The term “secure execution environment” (SEE) is used herein to refer to a dedicated processing area within a computing device that is designed to handle sensitive operations. An SEE may include a “Trusted Execution Environment” (TEE). These environments may be isolated from the main operating system to prevent unauthorized access and manipulation. SEEs may be used to provide robust security features for cryptographic operations, secure boot, and secure storage. SEEs are often used for privacy-preserving computations in devices handling sensitive personal data for these and other reasons.

The term “unsecured execution environment” (UEE) is used herein to refer to the standard computing environment or “normal world” within a computing device in which routine processing tasks are performed. Unlike the SEE, the UEE does not include specialized security measures for handling sensitive operations and data. The UEE is typically where most user-facing applications and non-critical system processes are executed. UEEs are designed for general computing, offering a more flexible and less restrictive operating space than SEEs. However, due to their open nature, UEEs are less protected against potential security threats and are thus often inadequate for processing confidential or sensitive information.

The term “secure monitor call” (SMC) is used herein to refer to a mechanism for changing the processor execution mode from secure to non-secure and vice-versa. When a processor executes the SMC, the processor or core enters a Secure Monitor mode to execute the Secure Monitor code. This call (SMC) may be routed via a Hosted Hypervisor for mode switch in virtualization systems. SMCs may be used for tasks such as requesting access to hardware resources, obtaining information about the entire system, or triggering the host to perform certain actions on behalf of the guest. To prevent unauthorized or malicious access, SMCs are typically implemented with strict security measures, such as authentication and access controls.

○ ○ ○ ○ ○

### THE TASKS
**A)** Answer these questions from the execution-environment definitions:
(i) What type of environment may an SEE include?
(ii) What other name does the text give for the standard computing environment that makes up the UEE?
(iii) In virtualization systems, what may an SMC be routed through for a mode switch?
**B)** Carry on the execution-environment definitions from their final sentence onward.
The material placed after the execution-environment definitions has no part in this work.

### INFORMATION SHOWN
○ ○ ○ ○ ○

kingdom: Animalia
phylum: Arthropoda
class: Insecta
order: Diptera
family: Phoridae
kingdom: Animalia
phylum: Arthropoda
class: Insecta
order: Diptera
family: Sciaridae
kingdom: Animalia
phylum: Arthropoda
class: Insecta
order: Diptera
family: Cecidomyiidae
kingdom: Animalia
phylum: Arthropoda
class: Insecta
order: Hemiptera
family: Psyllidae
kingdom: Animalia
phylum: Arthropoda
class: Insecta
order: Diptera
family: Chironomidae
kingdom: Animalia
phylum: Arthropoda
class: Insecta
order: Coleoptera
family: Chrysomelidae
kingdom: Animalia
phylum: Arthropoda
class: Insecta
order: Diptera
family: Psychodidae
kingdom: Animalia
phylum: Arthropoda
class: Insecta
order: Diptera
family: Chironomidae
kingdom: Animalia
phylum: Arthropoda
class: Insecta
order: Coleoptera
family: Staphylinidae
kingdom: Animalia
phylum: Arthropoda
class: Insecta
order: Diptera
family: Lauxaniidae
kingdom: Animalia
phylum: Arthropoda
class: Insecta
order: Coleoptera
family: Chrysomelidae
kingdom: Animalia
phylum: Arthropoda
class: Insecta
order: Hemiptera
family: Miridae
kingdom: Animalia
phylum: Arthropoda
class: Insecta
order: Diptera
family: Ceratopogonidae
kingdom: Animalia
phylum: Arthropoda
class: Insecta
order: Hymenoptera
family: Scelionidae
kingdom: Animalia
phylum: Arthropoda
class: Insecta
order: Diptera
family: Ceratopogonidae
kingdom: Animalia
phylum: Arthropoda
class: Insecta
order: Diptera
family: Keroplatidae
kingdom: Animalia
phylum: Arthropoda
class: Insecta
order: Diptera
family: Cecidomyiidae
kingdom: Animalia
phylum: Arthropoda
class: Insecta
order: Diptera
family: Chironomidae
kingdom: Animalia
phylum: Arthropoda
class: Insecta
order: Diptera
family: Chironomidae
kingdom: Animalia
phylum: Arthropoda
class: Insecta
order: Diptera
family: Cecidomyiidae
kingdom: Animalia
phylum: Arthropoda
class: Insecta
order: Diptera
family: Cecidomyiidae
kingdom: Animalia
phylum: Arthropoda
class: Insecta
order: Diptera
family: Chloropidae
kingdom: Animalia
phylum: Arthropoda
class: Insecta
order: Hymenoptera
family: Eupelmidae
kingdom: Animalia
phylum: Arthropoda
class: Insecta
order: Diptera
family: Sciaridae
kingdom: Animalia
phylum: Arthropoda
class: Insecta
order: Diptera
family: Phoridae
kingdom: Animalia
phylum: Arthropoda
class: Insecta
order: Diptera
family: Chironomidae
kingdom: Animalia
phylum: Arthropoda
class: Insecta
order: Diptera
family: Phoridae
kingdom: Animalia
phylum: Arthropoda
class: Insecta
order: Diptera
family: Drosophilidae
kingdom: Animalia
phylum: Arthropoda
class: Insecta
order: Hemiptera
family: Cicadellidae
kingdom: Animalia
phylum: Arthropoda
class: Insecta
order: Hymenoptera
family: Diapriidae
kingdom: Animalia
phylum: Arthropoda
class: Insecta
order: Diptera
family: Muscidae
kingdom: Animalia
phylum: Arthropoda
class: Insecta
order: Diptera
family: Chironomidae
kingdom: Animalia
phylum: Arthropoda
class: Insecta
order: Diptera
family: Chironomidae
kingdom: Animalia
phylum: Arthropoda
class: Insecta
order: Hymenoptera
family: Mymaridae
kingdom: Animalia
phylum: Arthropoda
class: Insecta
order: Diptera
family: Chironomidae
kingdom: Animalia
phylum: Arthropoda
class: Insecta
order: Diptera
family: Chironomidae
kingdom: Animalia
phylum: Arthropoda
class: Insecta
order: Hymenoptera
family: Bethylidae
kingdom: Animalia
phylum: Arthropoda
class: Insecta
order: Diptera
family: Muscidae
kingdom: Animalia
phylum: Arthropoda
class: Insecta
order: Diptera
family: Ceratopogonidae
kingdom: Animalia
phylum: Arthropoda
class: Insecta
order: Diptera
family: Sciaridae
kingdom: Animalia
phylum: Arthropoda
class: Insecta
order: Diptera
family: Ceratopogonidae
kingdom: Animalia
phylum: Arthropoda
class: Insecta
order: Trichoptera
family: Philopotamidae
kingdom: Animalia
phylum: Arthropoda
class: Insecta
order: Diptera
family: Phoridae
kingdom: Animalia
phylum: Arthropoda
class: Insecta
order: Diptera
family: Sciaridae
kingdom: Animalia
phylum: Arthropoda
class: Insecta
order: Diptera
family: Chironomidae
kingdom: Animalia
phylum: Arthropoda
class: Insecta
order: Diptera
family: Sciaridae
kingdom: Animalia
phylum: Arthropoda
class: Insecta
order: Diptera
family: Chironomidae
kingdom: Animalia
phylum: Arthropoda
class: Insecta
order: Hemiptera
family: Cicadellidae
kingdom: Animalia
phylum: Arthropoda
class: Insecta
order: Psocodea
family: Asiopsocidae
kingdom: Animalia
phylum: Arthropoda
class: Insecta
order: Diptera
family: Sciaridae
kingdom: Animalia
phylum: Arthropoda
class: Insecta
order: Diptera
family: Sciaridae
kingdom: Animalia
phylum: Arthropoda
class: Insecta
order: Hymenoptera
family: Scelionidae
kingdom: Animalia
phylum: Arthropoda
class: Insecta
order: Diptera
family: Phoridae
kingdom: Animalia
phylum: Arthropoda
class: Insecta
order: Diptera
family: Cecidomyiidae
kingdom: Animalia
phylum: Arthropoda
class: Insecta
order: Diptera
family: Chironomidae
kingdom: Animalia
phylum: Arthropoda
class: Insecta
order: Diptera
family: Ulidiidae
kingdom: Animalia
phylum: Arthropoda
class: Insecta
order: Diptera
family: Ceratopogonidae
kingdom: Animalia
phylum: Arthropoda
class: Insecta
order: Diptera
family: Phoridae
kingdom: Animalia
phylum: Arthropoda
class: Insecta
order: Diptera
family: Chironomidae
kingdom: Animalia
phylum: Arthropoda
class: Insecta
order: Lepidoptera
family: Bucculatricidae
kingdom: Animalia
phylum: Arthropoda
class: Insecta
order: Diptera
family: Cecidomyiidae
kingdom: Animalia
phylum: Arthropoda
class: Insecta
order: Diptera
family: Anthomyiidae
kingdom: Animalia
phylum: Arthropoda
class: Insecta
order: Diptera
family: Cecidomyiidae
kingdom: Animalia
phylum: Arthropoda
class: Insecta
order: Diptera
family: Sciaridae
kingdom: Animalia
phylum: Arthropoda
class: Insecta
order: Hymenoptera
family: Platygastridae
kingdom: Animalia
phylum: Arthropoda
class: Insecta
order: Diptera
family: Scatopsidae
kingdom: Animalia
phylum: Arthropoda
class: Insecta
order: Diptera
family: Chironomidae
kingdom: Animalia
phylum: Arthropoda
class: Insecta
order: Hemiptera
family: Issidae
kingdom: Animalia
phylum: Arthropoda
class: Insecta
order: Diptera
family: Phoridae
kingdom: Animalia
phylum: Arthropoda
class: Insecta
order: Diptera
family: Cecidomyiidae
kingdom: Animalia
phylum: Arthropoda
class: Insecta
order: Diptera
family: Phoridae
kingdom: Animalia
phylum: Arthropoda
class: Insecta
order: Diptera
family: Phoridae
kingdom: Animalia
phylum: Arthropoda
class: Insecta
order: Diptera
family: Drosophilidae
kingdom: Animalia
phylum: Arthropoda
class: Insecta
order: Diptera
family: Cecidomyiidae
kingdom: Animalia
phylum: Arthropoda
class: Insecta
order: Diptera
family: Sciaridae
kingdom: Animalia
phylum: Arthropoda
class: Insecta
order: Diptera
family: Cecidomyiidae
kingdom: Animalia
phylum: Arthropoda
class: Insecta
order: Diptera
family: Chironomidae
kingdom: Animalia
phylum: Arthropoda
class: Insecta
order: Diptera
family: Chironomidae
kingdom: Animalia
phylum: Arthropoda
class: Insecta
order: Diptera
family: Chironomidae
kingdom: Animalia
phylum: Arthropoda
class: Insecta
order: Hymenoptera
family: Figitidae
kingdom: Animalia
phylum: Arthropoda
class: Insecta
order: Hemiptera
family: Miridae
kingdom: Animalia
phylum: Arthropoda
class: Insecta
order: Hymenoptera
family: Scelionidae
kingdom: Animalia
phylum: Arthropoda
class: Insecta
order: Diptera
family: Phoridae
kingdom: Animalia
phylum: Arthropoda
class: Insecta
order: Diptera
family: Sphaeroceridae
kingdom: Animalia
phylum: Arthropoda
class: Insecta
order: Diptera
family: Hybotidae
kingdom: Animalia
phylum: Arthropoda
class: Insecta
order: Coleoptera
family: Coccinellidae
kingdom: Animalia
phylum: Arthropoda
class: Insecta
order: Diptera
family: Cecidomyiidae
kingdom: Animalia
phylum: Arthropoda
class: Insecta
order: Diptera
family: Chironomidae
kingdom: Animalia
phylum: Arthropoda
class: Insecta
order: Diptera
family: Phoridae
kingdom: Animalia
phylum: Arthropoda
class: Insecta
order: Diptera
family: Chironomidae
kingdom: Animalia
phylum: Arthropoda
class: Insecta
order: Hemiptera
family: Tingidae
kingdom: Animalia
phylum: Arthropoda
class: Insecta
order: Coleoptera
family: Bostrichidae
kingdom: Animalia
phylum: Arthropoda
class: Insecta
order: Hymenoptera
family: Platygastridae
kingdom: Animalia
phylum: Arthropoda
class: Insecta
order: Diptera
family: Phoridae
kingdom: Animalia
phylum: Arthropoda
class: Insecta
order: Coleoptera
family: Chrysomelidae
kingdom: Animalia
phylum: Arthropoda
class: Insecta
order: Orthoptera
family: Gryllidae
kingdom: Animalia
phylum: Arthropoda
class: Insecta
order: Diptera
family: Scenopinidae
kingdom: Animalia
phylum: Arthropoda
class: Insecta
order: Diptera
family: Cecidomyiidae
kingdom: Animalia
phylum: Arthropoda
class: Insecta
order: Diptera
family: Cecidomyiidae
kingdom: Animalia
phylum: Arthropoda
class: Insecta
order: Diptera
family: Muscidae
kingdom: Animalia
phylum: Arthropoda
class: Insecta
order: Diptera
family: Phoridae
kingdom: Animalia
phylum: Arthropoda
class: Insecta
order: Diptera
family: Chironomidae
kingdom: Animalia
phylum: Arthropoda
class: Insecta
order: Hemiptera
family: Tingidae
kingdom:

○ ○ ○ ○ ○

### ANSWERS FOR THE EXERCISE
**A)**
(i) A "Trusted Execution Environment" (TEE).
(ii) The "normal world."
(iii) A Hosted Hypervisor.

**B)**
The term “AI model” is used herein to refer to computational frameworks and/or information structures (e.g., decision nodes, etc.) that are used to perform tasks that typically require human-like intelligence. In some embodiments, an AI model may include a neural network, and/or a neural network may be a specialized type of AI model.

The term “personalized AI model” is used herein to refer to an AI system or framework that is tailored to user preferences, behaviors, or specific requirements. A personalized AI model may use user-specific data to improve the accuracy and relevance of the AI model to the user. A personalized AI model may modify its responses or actions based on the accumulated insights. Personalized AI models may be particularly useful in applications such as personalized recommendations, adaptive learning systems, user-specific content delivery, and other systems in which it is beneficial for an AI model to make decisions based on a deep understanding of individual user profiles.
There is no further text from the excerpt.